— YOUR OBJECTIVE —
The required output is the exact run of lines below that opens at the line with "- **Ulaşım:** Trafik" and closes at the line with "- **Otonom Araçlar:**".

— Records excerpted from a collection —
= = = =

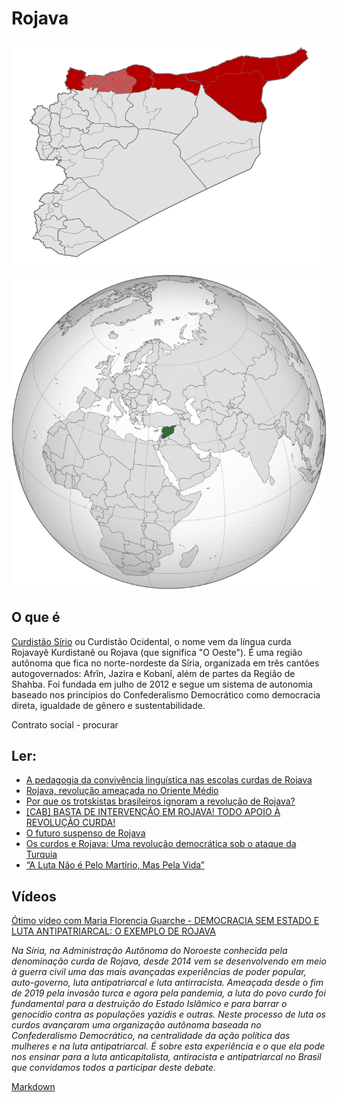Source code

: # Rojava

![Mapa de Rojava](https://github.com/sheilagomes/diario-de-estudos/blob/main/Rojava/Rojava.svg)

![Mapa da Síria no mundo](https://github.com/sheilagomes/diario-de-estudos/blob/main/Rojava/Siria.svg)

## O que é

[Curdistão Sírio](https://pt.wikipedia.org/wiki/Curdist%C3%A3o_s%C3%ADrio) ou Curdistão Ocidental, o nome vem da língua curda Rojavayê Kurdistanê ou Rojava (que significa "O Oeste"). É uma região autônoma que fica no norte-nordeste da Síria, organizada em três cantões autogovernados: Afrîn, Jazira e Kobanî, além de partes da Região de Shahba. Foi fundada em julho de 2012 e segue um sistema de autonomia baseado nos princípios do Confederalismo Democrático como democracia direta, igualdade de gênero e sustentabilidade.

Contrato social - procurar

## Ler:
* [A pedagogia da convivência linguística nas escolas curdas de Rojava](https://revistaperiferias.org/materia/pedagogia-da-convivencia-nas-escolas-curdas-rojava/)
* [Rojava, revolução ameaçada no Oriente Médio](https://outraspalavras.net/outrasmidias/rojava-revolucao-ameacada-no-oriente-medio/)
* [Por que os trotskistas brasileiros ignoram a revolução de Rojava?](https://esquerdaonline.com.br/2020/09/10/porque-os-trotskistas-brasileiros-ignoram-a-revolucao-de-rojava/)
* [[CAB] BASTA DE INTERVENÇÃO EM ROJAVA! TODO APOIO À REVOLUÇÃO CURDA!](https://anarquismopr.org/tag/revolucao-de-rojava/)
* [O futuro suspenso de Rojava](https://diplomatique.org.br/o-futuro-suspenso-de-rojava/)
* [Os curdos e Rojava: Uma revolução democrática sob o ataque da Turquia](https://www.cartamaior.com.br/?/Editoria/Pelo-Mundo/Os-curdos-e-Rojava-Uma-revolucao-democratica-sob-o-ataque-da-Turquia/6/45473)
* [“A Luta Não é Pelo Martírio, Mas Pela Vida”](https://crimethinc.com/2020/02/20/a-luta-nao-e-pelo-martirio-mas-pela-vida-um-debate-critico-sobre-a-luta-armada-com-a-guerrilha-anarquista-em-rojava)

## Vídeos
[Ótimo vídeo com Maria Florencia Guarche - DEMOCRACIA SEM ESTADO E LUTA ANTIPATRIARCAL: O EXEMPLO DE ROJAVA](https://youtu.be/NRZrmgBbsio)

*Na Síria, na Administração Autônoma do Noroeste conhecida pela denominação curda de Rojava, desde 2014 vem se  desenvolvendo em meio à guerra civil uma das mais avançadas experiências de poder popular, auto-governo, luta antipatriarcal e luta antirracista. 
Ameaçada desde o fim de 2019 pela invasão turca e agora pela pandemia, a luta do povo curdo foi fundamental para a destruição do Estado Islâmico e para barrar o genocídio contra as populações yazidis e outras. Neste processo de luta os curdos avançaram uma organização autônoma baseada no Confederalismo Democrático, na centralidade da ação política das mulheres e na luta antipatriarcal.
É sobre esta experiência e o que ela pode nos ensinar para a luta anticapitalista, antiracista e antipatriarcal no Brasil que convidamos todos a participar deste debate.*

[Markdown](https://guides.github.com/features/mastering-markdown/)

= = = =

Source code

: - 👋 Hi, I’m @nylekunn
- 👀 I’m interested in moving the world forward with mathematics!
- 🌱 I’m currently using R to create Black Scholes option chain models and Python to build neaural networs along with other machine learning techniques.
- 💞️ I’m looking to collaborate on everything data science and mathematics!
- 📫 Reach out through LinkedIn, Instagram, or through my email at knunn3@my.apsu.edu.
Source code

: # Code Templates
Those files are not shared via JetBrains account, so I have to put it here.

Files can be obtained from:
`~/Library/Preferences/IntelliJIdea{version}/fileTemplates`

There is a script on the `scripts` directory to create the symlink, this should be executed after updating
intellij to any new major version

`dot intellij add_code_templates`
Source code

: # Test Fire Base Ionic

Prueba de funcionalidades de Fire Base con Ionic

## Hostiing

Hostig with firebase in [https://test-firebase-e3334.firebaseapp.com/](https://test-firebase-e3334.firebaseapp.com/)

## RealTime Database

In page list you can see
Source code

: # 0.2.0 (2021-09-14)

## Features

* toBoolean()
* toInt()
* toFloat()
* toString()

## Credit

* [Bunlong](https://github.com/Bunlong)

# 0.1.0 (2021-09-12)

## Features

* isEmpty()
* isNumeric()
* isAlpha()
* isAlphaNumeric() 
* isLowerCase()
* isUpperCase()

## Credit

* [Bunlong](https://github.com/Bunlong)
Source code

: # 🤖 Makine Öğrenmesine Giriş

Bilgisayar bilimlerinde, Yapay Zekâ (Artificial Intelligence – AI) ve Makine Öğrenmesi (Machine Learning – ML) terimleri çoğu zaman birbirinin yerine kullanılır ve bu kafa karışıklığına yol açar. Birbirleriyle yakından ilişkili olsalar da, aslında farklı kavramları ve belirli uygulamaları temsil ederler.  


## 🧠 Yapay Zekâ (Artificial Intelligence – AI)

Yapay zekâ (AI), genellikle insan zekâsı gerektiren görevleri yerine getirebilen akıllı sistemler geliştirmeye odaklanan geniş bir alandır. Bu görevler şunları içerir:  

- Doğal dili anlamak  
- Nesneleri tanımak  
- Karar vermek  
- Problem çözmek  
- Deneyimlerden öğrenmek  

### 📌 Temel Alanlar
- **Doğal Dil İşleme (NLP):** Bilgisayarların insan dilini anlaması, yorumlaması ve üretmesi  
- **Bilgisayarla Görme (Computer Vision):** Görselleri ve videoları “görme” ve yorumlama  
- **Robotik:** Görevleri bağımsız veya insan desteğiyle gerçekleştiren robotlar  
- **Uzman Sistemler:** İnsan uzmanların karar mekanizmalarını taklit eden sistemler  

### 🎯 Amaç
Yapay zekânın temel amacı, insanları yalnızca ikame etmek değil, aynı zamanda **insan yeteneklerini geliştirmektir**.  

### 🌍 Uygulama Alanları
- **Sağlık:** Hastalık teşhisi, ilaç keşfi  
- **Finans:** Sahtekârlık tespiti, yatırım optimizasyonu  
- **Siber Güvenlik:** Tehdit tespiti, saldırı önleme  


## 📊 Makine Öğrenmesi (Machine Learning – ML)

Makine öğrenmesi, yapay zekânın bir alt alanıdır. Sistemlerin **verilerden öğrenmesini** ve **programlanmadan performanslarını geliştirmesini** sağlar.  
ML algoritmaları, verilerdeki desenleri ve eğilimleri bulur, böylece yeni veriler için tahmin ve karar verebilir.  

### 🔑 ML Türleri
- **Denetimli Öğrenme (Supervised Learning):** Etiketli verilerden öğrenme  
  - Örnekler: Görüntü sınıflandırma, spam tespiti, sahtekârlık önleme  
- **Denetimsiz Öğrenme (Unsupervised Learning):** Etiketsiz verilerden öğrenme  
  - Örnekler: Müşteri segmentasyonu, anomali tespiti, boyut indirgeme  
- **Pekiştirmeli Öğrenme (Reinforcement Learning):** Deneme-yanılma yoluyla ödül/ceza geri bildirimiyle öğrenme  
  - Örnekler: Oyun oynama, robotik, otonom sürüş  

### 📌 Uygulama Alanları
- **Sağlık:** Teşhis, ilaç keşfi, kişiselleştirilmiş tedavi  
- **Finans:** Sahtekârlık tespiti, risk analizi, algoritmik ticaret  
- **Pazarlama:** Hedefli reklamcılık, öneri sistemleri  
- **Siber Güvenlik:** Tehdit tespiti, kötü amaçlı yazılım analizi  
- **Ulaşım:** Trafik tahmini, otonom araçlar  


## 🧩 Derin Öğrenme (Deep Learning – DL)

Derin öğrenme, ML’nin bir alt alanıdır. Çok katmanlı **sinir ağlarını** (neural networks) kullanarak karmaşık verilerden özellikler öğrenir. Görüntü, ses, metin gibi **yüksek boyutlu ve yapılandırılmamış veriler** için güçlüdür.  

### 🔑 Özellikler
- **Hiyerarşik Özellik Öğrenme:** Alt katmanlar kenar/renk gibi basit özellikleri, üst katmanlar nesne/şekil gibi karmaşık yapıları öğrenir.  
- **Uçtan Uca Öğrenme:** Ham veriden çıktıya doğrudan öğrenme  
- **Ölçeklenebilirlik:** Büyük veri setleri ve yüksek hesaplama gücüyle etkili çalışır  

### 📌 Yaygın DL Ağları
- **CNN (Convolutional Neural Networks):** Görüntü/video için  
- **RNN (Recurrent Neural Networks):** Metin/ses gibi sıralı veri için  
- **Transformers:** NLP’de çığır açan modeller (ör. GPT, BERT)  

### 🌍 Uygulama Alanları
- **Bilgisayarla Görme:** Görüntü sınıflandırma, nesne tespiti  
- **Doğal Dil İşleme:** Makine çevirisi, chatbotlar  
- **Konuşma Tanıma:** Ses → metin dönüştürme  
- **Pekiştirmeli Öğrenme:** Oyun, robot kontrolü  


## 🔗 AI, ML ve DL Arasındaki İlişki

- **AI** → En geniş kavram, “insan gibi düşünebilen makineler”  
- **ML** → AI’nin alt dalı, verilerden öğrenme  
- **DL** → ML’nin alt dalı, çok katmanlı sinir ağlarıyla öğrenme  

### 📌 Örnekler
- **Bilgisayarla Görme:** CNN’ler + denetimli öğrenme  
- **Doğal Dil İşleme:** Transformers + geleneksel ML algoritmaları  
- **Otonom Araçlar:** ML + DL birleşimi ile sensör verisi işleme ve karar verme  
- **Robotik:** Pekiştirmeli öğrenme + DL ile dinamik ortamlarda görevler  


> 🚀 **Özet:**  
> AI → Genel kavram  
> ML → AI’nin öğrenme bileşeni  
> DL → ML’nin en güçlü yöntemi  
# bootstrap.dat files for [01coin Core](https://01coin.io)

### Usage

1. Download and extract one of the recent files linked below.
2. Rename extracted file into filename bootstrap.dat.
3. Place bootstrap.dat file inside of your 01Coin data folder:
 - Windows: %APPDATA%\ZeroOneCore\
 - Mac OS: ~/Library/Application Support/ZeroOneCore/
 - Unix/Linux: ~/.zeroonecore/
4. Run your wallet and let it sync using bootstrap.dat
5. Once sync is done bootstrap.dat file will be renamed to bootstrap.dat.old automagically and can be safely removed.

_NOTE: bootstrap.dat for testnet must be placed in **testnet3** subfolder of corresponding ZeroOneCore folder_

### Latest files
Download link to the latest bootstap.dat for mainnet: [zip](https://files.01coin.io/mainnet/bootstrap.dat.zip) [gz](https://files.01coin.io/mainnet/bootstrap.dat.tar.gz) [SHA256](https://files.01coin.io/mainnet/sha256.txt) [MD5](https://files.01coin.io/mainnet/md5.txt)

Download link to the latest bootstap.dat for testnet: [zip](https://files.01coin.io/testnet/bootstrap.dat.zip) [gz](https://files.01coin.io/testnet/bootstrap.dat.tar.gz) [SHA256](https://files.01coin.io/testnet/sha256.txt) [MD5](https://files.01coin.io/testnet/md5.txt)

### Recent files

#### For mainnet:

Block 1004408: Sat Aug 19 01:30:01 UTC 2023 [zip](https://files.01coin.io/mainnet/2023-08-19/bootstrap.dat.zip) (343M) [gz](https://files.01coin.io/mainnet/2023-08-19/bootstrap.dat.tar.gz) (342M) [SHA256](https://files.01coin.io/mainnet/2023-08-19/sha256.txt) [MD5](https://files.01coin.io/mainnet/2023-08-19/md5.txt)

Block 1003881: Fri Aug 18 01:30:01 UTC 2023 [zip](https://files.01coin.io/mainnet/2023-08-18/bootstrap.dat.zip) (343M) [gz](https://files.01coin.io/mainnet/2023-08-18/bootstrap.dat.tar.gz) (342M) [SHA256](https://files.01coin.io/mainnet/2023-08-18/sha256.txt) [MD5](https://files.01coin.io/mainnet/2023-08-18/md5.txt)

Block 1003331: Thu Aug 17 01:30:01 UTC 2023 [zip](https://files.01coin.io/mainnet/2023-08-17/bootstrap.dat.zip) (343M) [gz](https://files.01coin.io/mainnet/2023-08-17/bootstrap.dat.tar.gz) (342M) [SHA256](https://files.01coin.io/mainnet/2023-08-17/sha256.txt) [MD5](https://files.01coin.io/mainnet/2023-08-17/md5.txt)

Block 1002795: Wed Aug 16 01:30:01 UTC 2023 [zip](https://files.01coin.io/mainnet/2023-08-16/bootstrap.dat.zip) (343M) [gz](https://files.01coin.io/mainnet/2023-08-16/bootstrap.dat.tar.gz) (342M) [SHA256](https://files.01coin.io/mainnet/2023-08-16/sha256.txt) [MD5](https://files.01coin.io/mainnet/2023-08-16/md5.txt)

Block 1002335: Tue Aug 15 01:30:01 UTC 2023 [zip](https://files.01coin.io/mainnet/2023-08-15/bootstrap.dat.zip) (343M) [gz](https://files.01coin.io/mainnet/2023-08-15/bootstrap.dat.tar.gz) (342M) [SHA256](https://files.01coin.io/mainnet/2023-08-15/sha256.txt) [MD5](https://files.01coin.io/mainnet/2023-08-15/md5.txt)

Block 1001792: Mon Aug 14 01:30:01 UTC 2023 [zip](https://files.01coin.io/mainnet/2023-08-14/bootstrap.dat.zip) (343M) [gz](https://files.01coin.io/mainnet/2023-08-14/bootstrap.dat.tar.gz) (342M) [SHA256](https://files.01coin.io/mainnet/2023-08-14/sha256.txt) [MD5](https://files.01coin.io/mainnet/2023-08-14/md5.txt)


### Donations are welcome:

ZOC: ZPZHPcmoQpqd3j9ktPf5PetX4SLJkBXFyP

= = = =

— TASK OUTPUT —
- **Ulaşım:** Trafik tahmini, otonom araçlar  


## 🧩 Derin Öğrenme (Deep Learning – DL)

Derin öğrenme, ML’nin bir alt alanıdır. Çok katmanlı **sinir ağlarını** (neural networks) kullanarak karmaşık verilerden özellikler öğrenir. Görüntü, ses, metin gibi **yüksek boyutlu ve yapılandırılmamış veriler** için güçlüdür.  

### 🔑 Özellikler
- **Hiyerarşik Özellik Öğrenme:** Alt katmanlar kenar/renk gibi basit özellikleri, üst katmanlar nesne/şekil gibi karmaşık yapıları öğrenir.  
- **Uçtan Uca Öğrenme:** Ham veriden çıktıya doğrudan öğrenme  
- **Ölçeklenebilirlik:** Büyük veri setleri ve yüksek hesaplama gücüyle etkili çalışır  

### 📌 Yaygın DL Ağları
- **CNN (Convolutional Neural Networks):** Görüntü/video için  
- **RNN (Recurrent Neural Networks):** Metin/ses gibi sıralı veri için  
- **Transformers:** NLP’de çığır açan modeller (ör. GPT, BERT)  

### 🌍 Uygulama Alanları
- **Bilgisayarla Görme:** Görüntü sınıflandırma, nesne tespiti  
- **Doğal Dil İşleme:** Makine çevirisi, chatbotlar  
- **Konuşma Tanıma:** Ses → metin dönüştürme  
- **Pekiştirmeli Öğrenme:** Oyun, robot kontrolü  


## 🔗 AI, ML ve DL Arasındaki İlişki

- **AI** → En geniş kavram, “insan gibi düşünebilen makineler”  
- **ML** → AI’nin alt dalı, verilerden öğrenme  
- **DL** → ML’nin alt dalı, çok katmanlı sinir ağlarıyla öğrenme  

### 📌 Örnekler
- **Bilgisayarla Görme:** CNN’ler + denetimli öğrenme  
- **Doğal Dil İşleme:** Transformers + geleneksel ML algoritmaları  
- **Otonom Araçlar:** ML + DL birleşimi ile sensör verisi işleme ve karar verme  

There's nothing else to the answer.